- [Exercise objective]:
Would you please print exactly the lines that run from the one with "left shoulder: (313, 170)" to the last line of the data, both included, without any pictures?

- [Supplied data]:
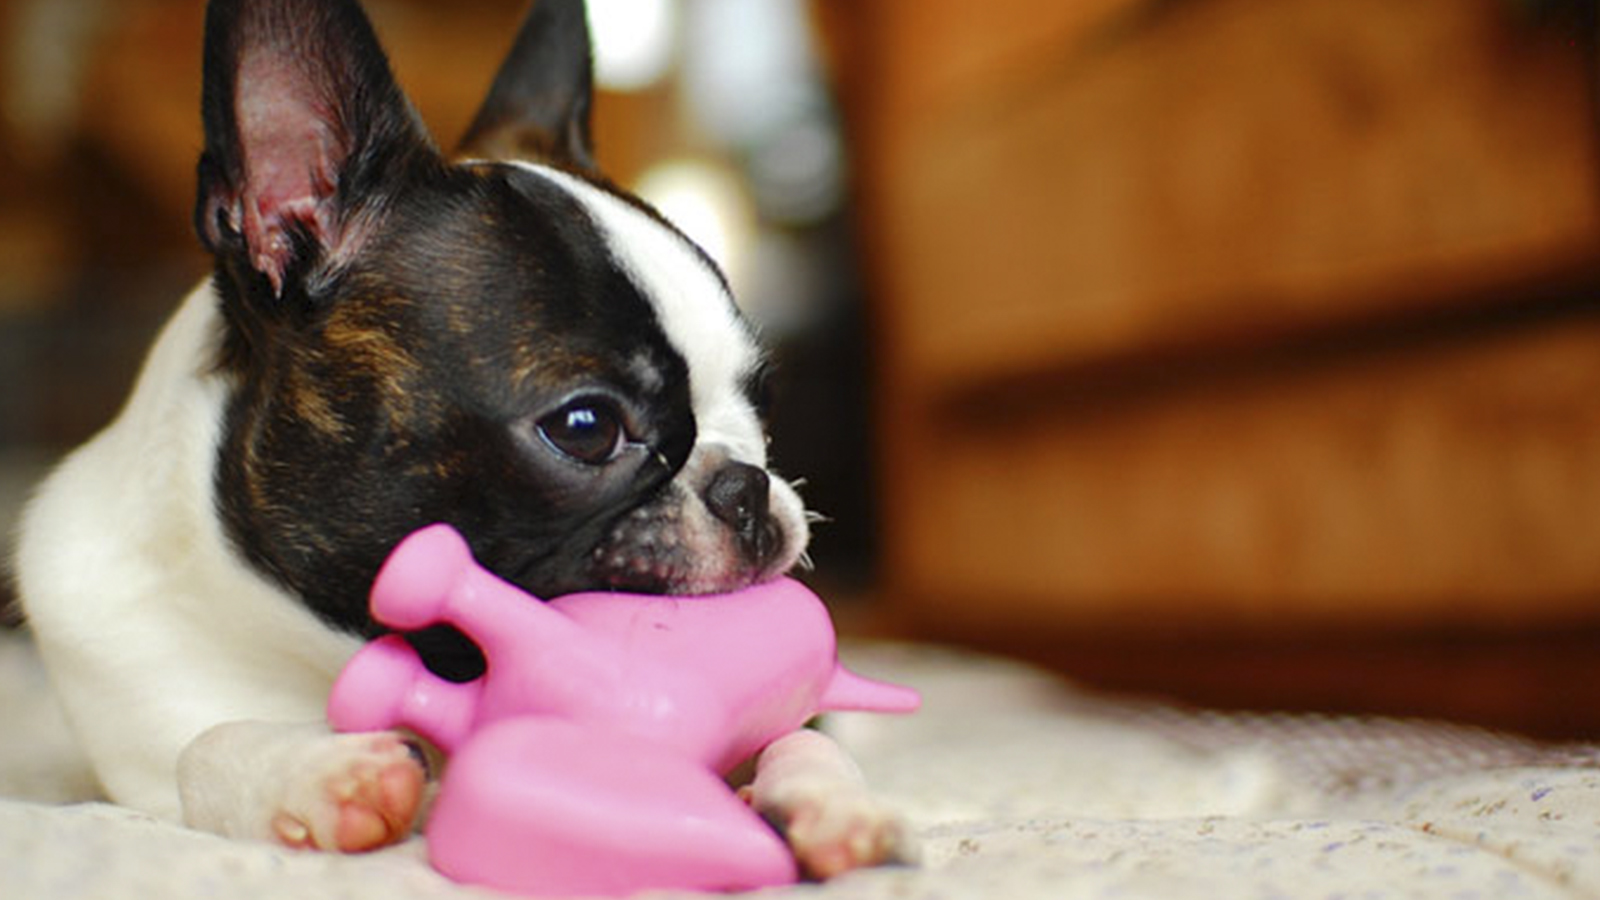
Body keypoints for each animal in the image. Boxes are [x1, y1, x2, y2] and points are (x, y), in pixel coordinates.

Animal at [12, 0, 908, 877]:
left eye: (765, 398)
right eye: (585, 428)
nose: (747, 487)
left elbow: (801, 735)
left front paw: (828, 803)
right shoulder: (138, 758)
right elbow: (202, 749)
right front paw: (315, 774)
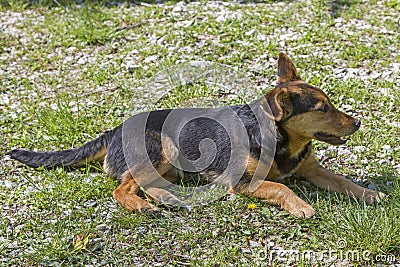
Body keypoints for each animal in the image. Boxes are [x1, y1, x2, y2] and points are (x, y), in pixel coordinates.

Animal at [7, 52, 384, 220]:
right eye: (322, 108)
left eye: (330, 103)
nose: (357, 123)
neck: (282, 141)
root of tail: (114, 131)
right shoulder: (242, 182)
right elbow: (281, 187)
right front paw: (302, 205)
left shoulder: (313, 170)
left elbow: (343, 181)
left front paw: (370, 193)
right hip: (163, 147)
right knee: (123, 187)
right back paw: (142, 205)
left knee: (144, 183)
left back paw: (169, 198)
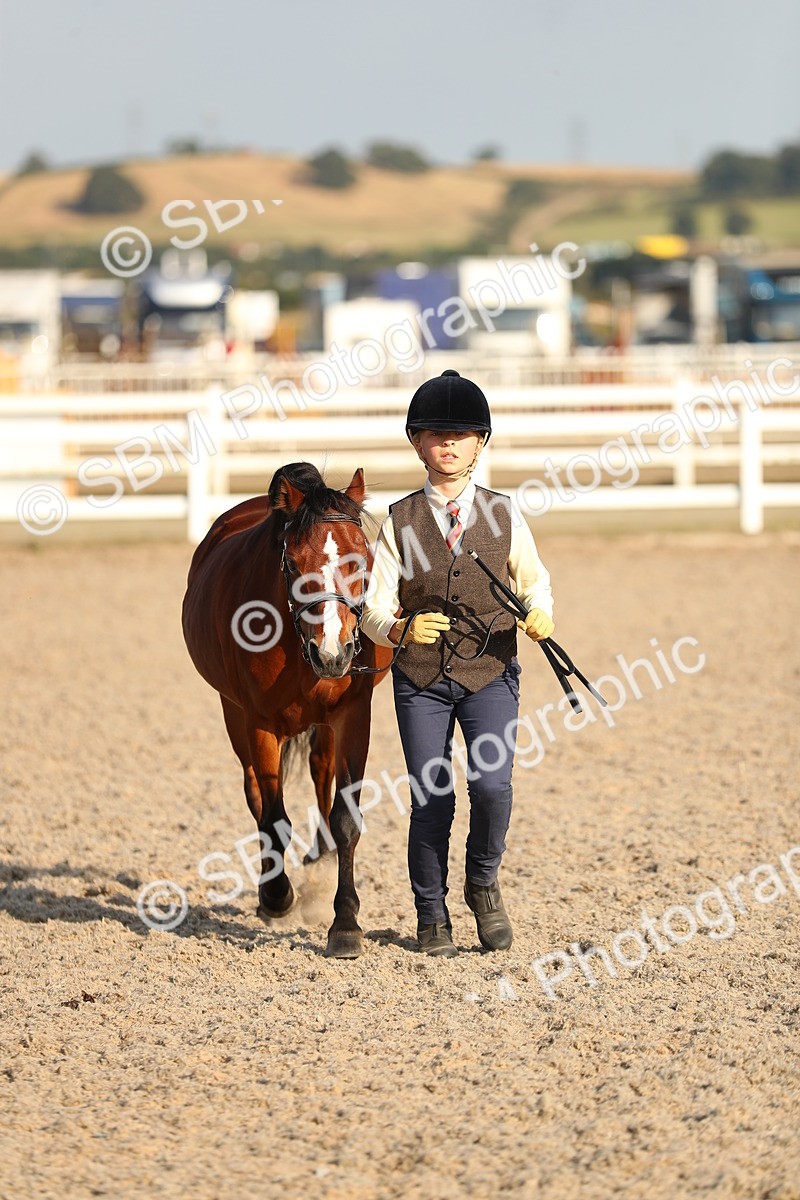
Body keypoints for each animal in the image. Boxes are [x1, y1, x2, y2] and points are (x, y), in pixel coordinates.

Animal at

- [Output for this task]:
left shoulder: (313, 170)
left elbow: (343, 181)
left front paw: (370, 193)
right hip: (163, 147)
right knee: (123, 187)
right back paw: (142, 205)
left knee: (144, 183)
left back paw: (169, 198)
Body keypoints for each animal in the image. Boxes are [x1, y1, x2, y2] and points are (x, y), in pixel coordinates.

Animal at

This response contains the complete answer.